Dataset records
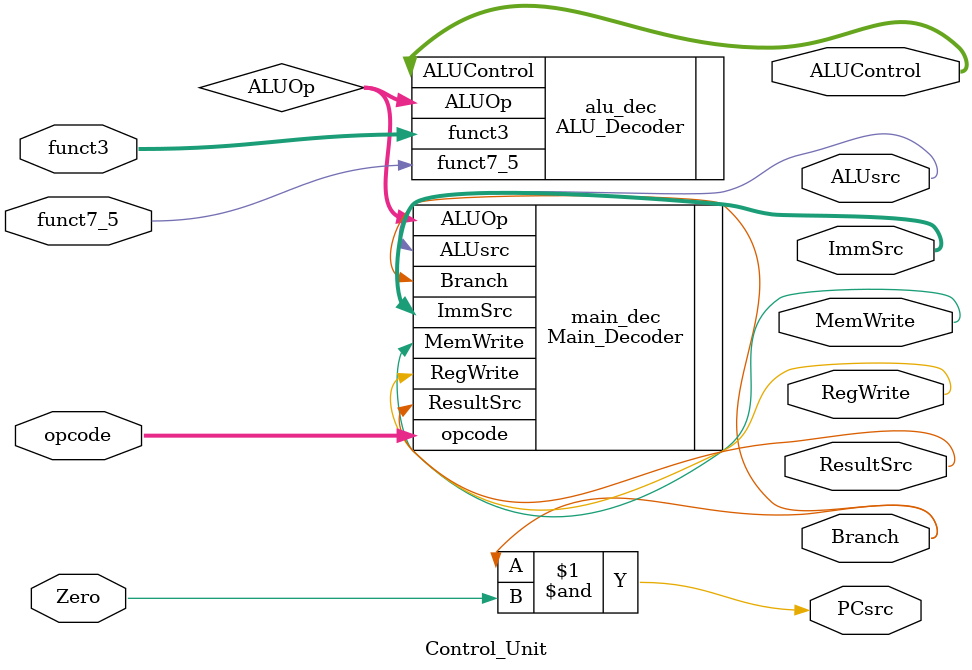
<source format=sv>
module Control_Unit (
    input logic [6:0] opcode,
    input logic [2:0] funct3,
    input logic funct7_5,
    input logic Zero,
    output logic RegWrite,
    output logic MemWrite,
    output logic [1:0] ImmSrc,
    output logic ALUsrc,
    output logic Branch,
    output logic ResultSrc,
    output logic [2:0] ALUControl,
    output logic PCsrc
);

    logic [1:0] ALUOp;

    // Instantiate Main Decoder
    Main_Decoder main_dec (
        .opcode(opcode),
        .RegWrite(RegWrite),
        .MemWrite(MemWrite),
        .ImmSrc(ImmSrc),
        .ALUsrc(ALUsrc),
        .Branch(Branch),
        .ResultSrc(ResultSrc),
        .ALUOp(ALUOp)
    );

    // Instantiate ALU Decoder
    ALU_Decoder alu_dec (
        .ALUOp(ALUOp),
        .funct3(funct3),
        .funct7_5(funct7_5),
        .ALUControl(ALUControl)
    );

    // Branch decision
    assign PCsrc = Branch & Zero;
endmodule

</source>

Job item
Every line from the start of the listing above through the line with "Instantiate ALU Decoder" should be repeated exactly; skip the pictures and add nothing else.

Exercise output
<source format=sv>
module Control_Unit (
    input logic [6:0] opcode,
    input logic [2:0] funct3,
    input logic funct7_5,
    input logic Zero,
    output logic RegWrite,
    output logic MemWrite,
    output logic [1:0] ImmSrc,
    output logic ALUsrc,
    output logic Branch,
    output logic ResultSrc,
    output logic [2:0] ALUControl,
    output logic PCsrc
);

    logic [1:0] ALUOp;

    // Instantiate Main Decoder
    Main_Decoder main_dec (
        .opcode(opcode),
        .RegWrite(RegWrite),
        .MemWrite(MemWrite),
        .ImmSrc(ImmSrc),
        .ALUsrc(ALUsrc),
        .Branch(Branch),
        .ResultSrc(ResultSrc),
        .ALUOp(ALUOp)
    );

    // Instantiate ALU Decoder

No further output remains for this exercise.